- _Texto proporcionado_

Dune, la novela de ciencia ficción hardcore convertida en icono popular. Dune, el pudo ser y no fue cinematográfico de Jodorowsky y, finalmente, de David Lynch, una película cuya ejecución fue más interesante que el propio relato y que, sin embargo, sigue fascinando y molestando a partes iguales (incluyendo a su propio autor).
Como producto, efectivamente, la película de Villeneuve se mueve al filo del abismo. Todo el rato. Es una superproducción cara, larga y lujosa, de ritmo moroso y tono trascendente que, sin embargo, tiene que vender de manera masiva novelas, cómics y hasta muñecos de merchandising además de entradas; que debe convocar esa gran audiencia ansiosa de aventuras de cómic pero sin querer tener ella misma un solo aliento pulp. La presencia tras las cámaras del canadiense que firmó La llegada y Blade Runner 2049 es tanto un revulsivo para unos como veneno para otros.
Sobre esto último, lo cierto es que Dune: Parte 1 —en efecto, Denis Villeneuve ha segmentado el material con la esperanza de crear una saga que fidelice comercialmente o, simplemente, evitar un espanto narrativo— es, al menos entre sus blockbusters “de autor”, la película que más fácilmente discurre ante los ojos del espectador, la que, pese la importancia capital de los sueños y mensajes del más allá en su devenir, fluye de una manera más “sencilla” y natural ante nuestros ojos. Apoyándose en mimbres narrativos de la serie Juego de tronos, al fin y al cabo un producto del mismo estudio, la película narra una corrupta alianza de civilizaciones y el regalo envenenado que suponen esos intercambios de poder destinados en realidad a perpetuar estigmas y problemas socioeconómicos. Pero lo hace en clave de cine de aventuras, si bien éste corre a su ritmo y alejado de concesiones pulp.

- _Datos proporcionados_
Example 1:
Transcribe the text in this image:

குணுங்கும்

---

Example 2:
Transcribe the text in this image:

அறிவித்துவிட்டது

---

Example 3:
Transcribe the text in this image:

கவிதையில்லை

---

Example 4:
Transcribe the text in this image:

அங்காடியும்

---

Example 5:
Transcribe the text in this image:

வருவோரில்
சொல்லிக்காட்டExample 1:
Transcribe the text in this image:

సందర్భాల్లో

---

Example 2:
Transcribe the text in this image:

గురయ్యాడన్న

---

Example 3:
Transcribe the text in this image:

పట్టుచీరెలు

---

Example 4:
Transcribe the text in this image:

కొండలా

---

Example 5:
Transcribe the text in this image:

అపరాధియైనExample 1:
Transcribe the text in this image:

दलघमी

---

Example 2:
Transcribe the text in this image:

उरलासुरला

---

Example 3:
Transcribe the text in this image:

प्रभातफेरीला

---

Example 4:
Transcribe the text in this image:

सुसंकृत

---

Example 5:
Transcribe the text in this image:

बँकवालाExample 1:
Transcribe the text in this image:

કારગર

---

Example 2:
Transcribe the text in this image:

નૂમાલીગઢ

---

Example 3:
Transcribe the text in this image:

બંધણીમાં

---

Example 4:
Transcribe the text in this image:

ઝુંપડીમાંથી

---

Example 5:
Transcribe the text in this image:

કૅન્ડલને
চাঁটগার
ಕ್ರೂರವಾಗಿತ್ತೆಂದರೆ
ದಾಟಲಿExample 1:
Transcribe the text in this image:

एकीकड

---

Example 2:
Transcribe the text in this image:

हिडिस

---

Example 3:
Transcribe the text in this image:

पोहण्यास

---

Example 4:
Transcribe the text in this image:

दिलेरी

- _Enunciado_
Por favor, prosigue la crítica sobre el Dune de Villeneuve a partir de su última frase.

- _Respuesta_
Esta elegancia de Villeneuve, efectivamente algo forzada —esos planos de Zendaya recién sacados de un anuncio de perfume—, configura sin embargo un espectáculo como pocas veces se ha visto recientemente en una gran pantalla. No tanto por su teatralidad y exceso visual, presente en todos y cada uno de los fotogramas, sino por su voluntad —en este contexto arriesgada— de construir un nuevo y complejo mundo de escala épica que, además, ofrece al espectador la mágica sensación de pisar terreno desconocido, de tener que memorizar nombres y manejar ciertas y novedosas incertidumbres. Dune no está libre de defectos, desde ciertas secuencias plúmbeas o un sentido del suspense un tanto inoperante (por no mencionar lo profundamente anticlimática que resulta) pero son todo pequeñas piedras en el camino de un work in progress fascinante y prometedor.
Contada con ceremonia pero sin presumir (quizá a Villeneuve le haya venido bien prescindir del reputado Roger Deakins), en Dune la banda sonora de Hans Zimmer se erige como uno de los grandes puntales de la historia. Secuencias como la salida de la casa Atreides de Caladan y su posterior llegada a Arrakis o el intento de asesinato de Paul resultan oportunidades fascinantes para el compositor para elevarse por encima —todavía más— de las imágenes creadas por Villeneuve. Habrá quien considere la película un fatuo intento de cine comercial pretencioso, pero el cúmulo de elementos destacables entre tan mediocre oferta bastan para erigir a Dune como un elemento fascinante, una oportunidad cinematográfica que cada vez tiene lugar de manera más episódica, y desde luego uno de los grandes títulos de 2021.